◆ ACTIVITY
Pictures aside, repeat all the entries below exactly as they appear.

◆ MATERIAL PROVIDED

—————

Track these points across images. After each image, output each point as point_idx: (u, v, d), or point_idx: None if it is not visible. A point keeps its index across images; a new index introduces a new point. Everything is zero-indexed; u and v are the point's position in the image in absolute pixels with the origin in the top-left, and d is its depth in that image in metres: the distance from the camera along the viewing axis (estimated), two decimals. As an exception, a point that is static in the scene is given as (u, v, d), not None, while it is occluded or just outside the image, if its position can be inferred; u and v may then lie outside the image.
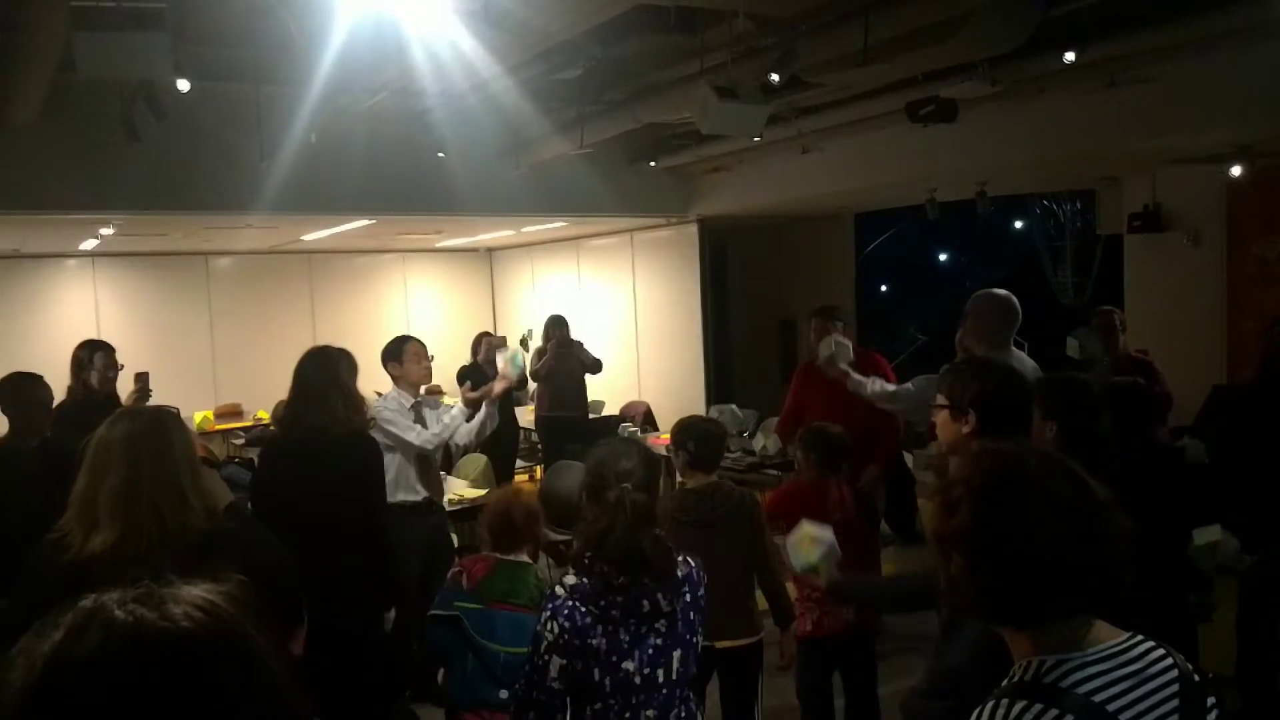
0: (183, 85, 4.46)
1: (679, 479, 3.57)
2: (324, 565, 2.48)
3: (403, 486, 4.24)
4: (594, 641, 2.18)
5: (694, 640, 2.28)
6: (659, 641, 2.21)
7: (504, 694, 2.74)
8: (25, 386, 3.78)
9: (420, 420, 4.33)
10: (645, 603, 2.17)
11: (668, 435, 7.78)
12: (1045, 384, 2.85)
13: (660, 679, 2.22)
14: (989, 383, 2.38)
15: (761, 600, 3.42)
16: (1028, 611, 1.27)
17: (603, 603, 2.16)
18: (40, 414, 3.78)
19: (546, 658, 2.19)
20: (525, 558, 3.03)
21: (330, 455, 3.33)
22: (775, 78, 4.44)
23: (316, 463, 3.31)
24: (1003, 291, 4.06)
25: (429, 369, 4.50)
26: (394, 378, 4.41)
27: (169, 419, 2.22)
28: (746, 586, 3.33)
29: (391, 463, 4.11)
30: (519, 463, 8.07)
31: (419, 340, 4.52)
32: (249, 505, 3.46)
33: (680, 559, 2.29)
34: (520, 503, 3.14)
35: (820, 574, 2.63)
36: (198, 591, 0.80)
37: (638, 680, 2.20)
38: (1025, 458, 1.33)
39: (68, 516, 2.08)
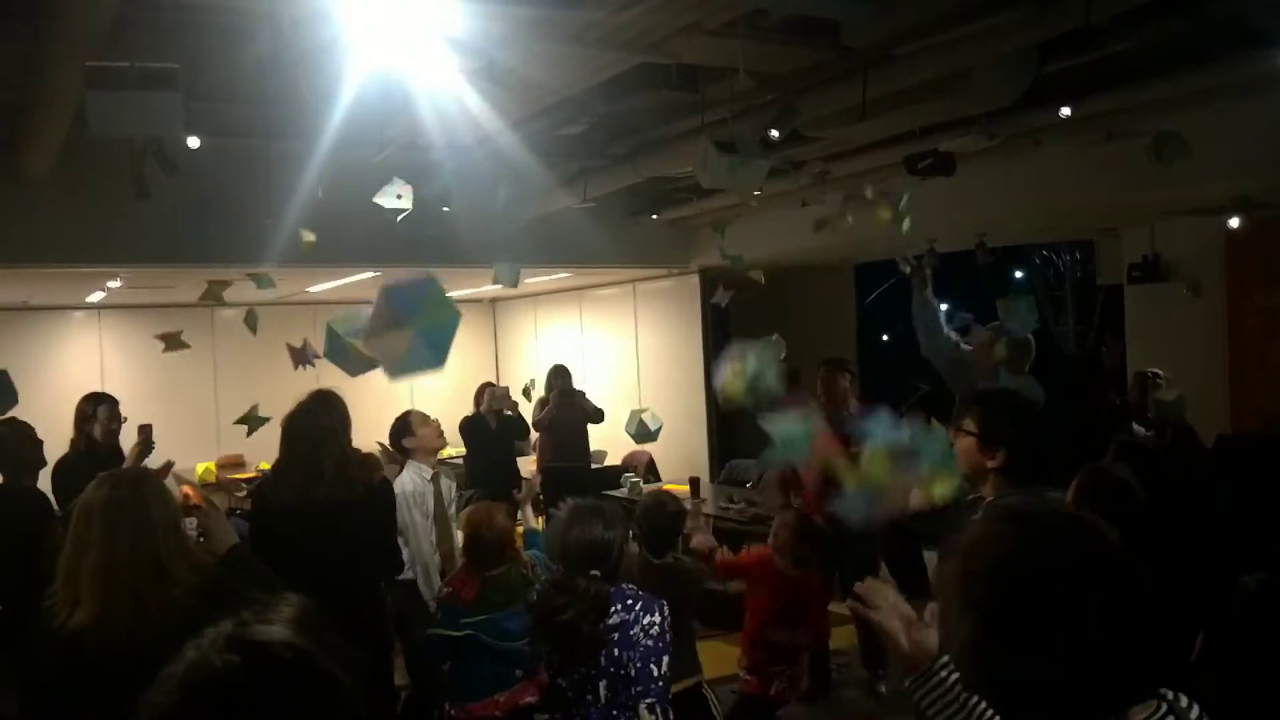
0: (193, 142, 4.54)
1: None
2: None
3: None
4: (544, 648, 2.73)
5: (622, 673, 2.60)
6: (583, 669, 2.61)
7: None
8: (12, 432, 3.84)
9: (439, 492, 4.37)
10: None
11: (671, 485, 7.77)
12: (1082, 475, 2.73)
13: (590, 700, 2.61)
14: (1025, 424, 2.35)
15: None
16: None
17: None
18: (30, 451, 3.82)
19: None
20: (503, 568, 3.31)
21: (321, 524, 3.17)
22: (775, 133, 4.51)
23: (307, 532, 3.15)
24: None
25: (439, 428, 4.56)
26: (409, 451, 4.41)
27: (147, 485, 2.23)
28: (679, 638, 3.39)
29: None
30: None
31: (416, 410, 4.61)
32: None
33: (618, 607, 2.65)
34: (494, 527, 3.33)
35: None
36: (282, 631, 1.04)
37: (570, 694, 2.63)
38: (1066, 545, 1.15)
39: (57, 586, 2.13)
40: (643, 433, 5.27)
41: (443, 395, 9.86)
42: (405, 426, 4.45)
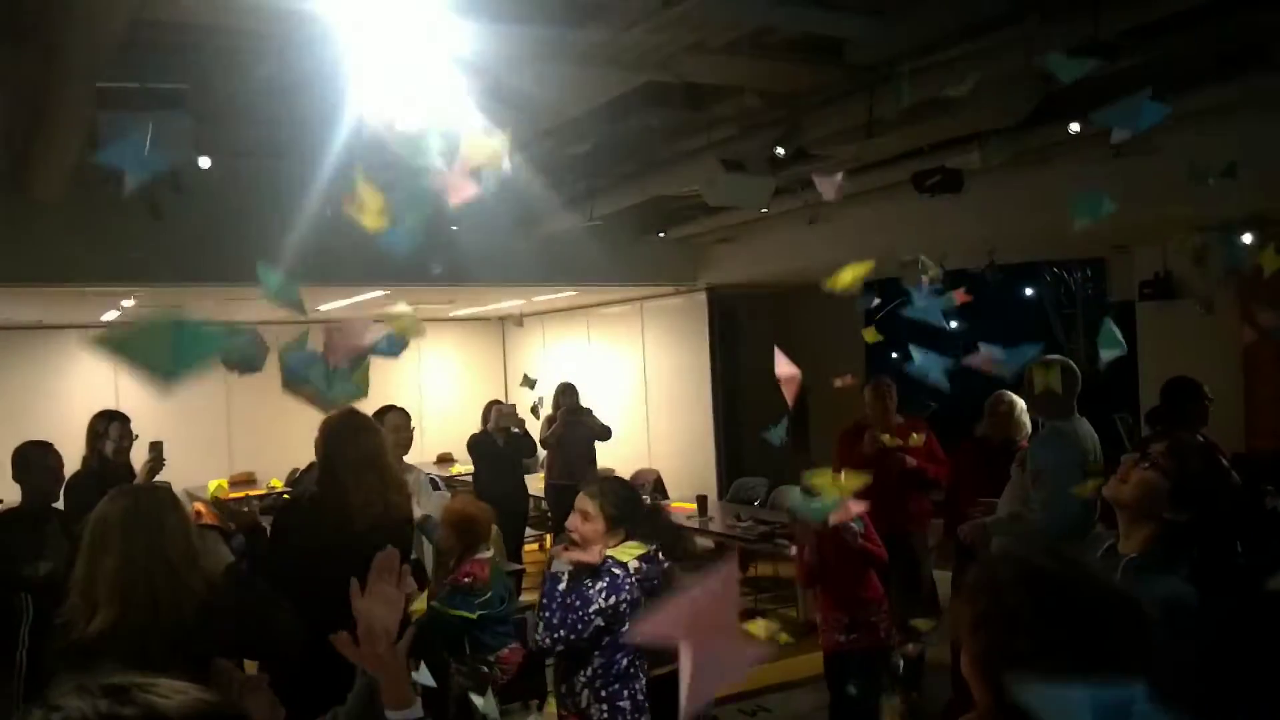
0: (204, 163, 4.58)
1: None
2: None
3: None
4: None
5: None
6: None
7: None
8: (36, 455, 3.84)
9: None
10: None
11: (679, 503, 7.73)
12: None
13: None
14: (1214, 506, 2.02)
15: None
16: None
17: None
18: (49, 478, 3.84)
19: None
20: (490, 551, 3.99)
21: (354, 547, 3.12)
22: (781, 151, 4.52)
23: (338, 556, 3.07)
24: (1063, 359, 4.20)
25: (408, 438, 4.55)
26: None
27: (163, 498, 2.29)
28: None
29: None
30: (529, 531, 8.01)
31: (401, 410, 4.55)
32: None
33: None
34: (480, 506, 4.05)
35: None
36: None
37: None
38: None
39: (71, 602, 2.14)
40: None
41: (451, 413, 9.90)
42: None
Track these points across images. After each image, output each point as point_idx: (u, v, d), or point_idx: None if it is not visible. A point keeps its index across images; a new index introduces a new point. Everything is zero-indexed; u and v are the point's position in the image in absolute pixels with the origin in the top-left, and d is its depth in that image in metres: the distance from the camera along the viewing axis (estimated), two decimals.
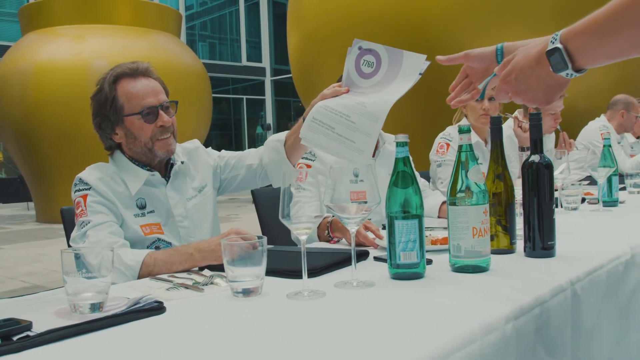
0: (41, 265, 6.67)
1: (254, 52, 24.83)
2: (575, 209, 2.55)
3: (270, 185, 2.17)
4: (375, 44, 1.67)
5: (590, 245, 1.71)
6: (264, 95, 24.46)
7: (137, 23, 10.93)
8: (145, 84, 1.90)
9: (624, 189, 3.10)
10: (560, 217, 2.36)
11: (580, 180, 3.59)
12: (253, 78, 24.32)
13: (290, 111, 24.29)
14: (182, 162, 2.01)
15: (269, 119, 24.36)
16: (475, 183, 1.38)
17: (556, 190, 2.54)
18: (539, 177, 1.55)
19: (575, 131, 4.69)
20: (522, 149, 3.24)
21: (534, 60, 1.11)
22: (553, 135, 3.97)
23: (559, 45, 1.05)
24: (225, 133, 24.17)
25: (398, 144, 1.37)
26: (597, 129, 4.48)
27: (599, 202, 2.57)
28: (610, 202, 2.65)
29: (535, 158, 1.57)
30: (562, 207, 2.53)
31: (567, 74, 1.07)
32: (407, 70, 1.65)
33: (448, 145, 2.95)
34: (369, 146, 1.56)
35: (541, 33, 4.07)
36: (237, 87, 24.30)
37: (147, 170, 1.91)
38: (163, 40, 11.07)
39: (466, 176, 1.39)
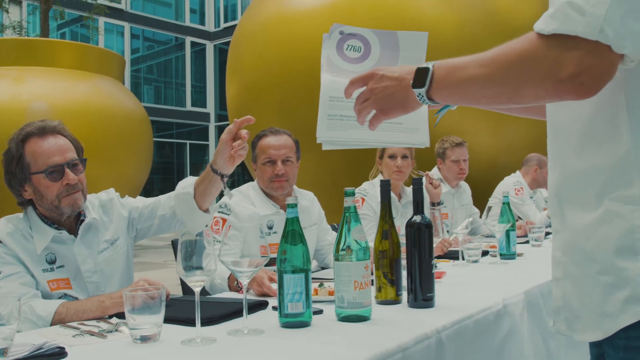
0: None
1: (199, 98, 25.00)
2: (475, 261, 2.75)
3: None
4: (359, 28, 1.56)
5: (470, 296, 1.89)
6: (207, 140, 24.54)
7: (79, 67, 10.94)
8: (53, 142, 1.96)
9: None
10: (460, 269, 2.57)
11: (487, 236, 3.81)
12: (197, 123, 24.43)
13: None
14: (94, 218, 2.07)
15: None
16: (357, 241, 1.55)
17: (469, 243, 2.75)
18: (420, 236, 1.74)
19: (497, 185, 4.98)
20: (432, 205, 3.46)
21: (406, 71, 1.19)
22: (465, 185, 4.22)
23: (430, 66, 1.14)
24: (168, 177, 24.04)
25: (289, 206, 1.53)
26: (511, 184, 4.77)
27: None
28: (508, 255, 2.86)
29: (417, 218, 1.76)
30: (463, 259, 2.73)
31: (419, 93, 1.15)
32: (410, 50, 1.54)
33: (363, 199, 3.15)
34: (422, 121, 1.49)
35: None
36: (181, 132, 24.32)
37: (55, 228, 1.97)
38: (105, 85, 11.09)
39: (349, 235, 1.56)
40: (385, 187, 1.80)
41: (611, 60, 0.93)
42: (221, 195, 2.15)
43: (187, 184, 2.12)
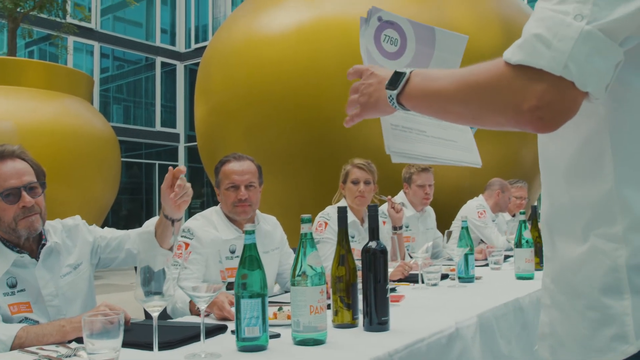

—————

◆ SOLUTION TO THIS PROBLEM
Track these points across images. After each image, output each point as point_idx: (u, v, d), or point_idx: None if it is not visible. A point keeps its index across images; a new index introduces a new point. Everything is zero-indexed; u and v are the point's position in the image in absolute pixels with the origin in the top-left, and d is its depth in that image in metres: the distance from the camera along the viewing axis (estimated), two decimals. As an exception, a point that is static in the scene is given as (u, v, d), not None, while it is occluded or just outside the image, if its position can be inferred; u and v may then lie outside the image.
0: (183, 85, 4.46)
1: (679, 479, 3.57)
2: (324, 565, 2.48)
3: (403, 486, 4.24)
4: (594, 641, 2.18)
5: (694, 640, 2.28)
6: (659, 641, 2.21)
7: (504, 694, 2.74)
8: (25, 386, 3.78)
9: (420, 420, 4.33)
10: (645, 603, 2.17)
11: (668, 435, 7.78)
12: (1045, 384, 2.85)
13: (660, 679, 2.22)
14: (989, 383, 2.38)
15: (761, 600, 3.42)
16: (1028, 611, 1.27)
17: (603, 603, 2.16)
18: (40, 414, 3.78)
19: (546, 658, 2.19)
20: (525, 558, 3.03)
21: (330, 455, 3.33)
22: (775, 78, 4.44)
23: (316, 463, 3.31)
24: (1003, 291, 4.06)
25: (429, 369, 4.50)
26: (394, 378, 4.41)
27: (169, 419, 2.22)
28: (746, 586, 3.33)
29: (391, 463, 4.11)
30: (519, 463, 8.07)
31: (419, 340, 4.52)
32: (249, 505, 3.46)
33: (680, 559, 2.29)
34: (520, 503, 3.14)
35: (820, 574, 2.63)
36: (198, 591, 0.80)
37: (638, 680, 2.20)
38: (1025, 458, 1.33)
39: (68, 516, 2.08)
0: (193, 142, 4.54)
1: None
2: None
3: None
4: (544, 648, 2.73)
5: (622, 673, 2.60)
6: (583, 669, 2.61)
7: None
8: (12, 432, 3.84)
9: (439, 492, 4.37)
10: None
11: (671, 485, 7.77)
12: (1082, 475, 2.73)
13: (590, 700, 2.61)
14: (1025, 424, 2.35)
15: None
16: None
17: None
18: (30, 451, 3.82)
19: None
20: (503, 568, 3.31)
21: (321, 524, 3.17)
22: (775, 133, 4.51)
23: (307, 532, 3.15)
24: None
25: (439, 428, 4.56)
26: (409, 451, 4.41)
27: (147, 485, 2.23)
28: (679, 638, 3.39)
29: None
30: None
31: (416, 410, 4.61)
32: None
33: (618, 607, 2.65)
34: (494, 527, 3.33)
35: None
36: (282, 631, 1.04)
37: (570, 694, 2.63)
38: (1066, 545, 1.15)
39: (57, 586, 2.13)
40: (643, 433, 5.27)
41: (443, 395, 9.86)
42: (405, 426, 4.45)
0: (204, 163, 4.58)
1: None
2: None
3: None
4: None
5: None
6: None
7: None
8: (36, 455, 3.84)
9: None
10: None
11: (679, 503, 7.73)
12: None
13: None
14: (1214, 506, 2.02)
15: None
16: None
17: None
18: (49, 478, 3.84)
19: None
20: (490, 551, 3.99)
21: (354, 547, 3.12)
22: (781, 151, 4.52)
23: (338, 556, 3.07)
24: (1063, 359, 4.20)
25: (408, 438, 4.55)
26: None
27: (163, 498, 2.29)
28: None
29: None
30: (529, 531, 8.01)
31: (401, 410, 4.55)
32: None
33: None
34: (480, 506, 4.05)
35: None
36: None
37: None
38: None
39: (71, 602, 2.14)
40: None
41: (451, 413, 9.90)
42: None
Track these points across images. After each image, output each point as point_idx: (u, v, d), or point_idx: None if it is not visible. A point keeps its index across images; a new index introduces a new point. Everything is zero-indexed; u and v are the point's position in the image in absolute pixels with the origin in the top-left, and d is its depth in that image in metres: the distance from the camera along the viewing axis (estimated), two decimals.
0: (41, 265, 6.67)
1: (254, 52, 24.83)
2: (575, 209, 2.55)
3: (270, 185, 2.17)
4: (375, 44, 1.67)
5: (590, 245, 1.71)
6: (264, 95, 24.46)
7: (137, 23, 10.93)
8: (145, 84, 1.90)
9: (624, 189, 3.10)
10: (560, 217, 2.36)
11: (580, 180, 3.59)
12: (253, 78, 24.32)
13: (290, 111, 24.29)
14: (182, 162, 2.01)
15: (269, 119, 24.36)
16: (475, 183, 1.38)
17: (556, 190, 2.54)
18: (539, 177, 1.55)
19: (575, 131, 4.69)
20: (522, 149, 3.24)
21: (534, 60, 1.11)
22: (553, 135, 3.97)
23: (559, 45, 1.05)
24: (225, 133, 24.17)
25: (398, 144, 1.37)
26: (597, 129, 4.48)
27: (599, 202, 2.57)
28: (610, 202, 2.65)
29: (535, 158, 1.57)
30: (562, 207, 2.53)
31: (567, 74, 1.07)
32: (407, 70, 1.65)
33: (448, 145, 2.95)
34: (369, 146, 1.56)
35: (541, 33, 4.07)
36: (237, 87, 24.30)
37: (147, 170, 1.91)
38: (163, 40, 11.07)
39: (466, 176, 1.39)
0: None
1: (199, 98, 25.00)
2: (475, 261, 2.75)
3: None
4: (359, 28, 1.56)
5: (470, 296, 1.89)
6: (207, 140, 24.54)
7: (79, 67, 10.94)
8: (53, 142, 1.96)
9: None
10: (460, 269, 2.57)
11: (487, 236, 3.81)
12: (197, 123, 24.43)
13: None
14: (94, 218, 2.07)
15: None
16: (357, 241, 1.55)
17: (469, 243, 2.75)
18: (420, 236, 1.74)
19: (497, 185, 4.98)
20: (432, 205, 3.46)
21: (406, 71, 1.19)
22: (465, 185, 4.22)
23: (430, 66, 1.14)
24: (168, 177, 24.04)
25: (289, 206, 1.53)
26: (511, 184, 4.77)
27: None
28: (508, 255, 2.86)
29: (417, 218, 1.76)
30: (463, 259, 2.73)
31: (419, 93, 1.15)
32: (410, 50, 1.54)
33: (363, 199, 3.15)
34: (422, 121, 1.49)
35: None
36: (181, 132, 24.32)
37: (55, 228, 1.97)
38: (105, 85, 11.09)
39: (349, 235, 1.56)
40: (385, 187, 1.80)
41: (611, 60, 0.93)
42: (221, 195, 2.15)
43: (187, 184, 2.12)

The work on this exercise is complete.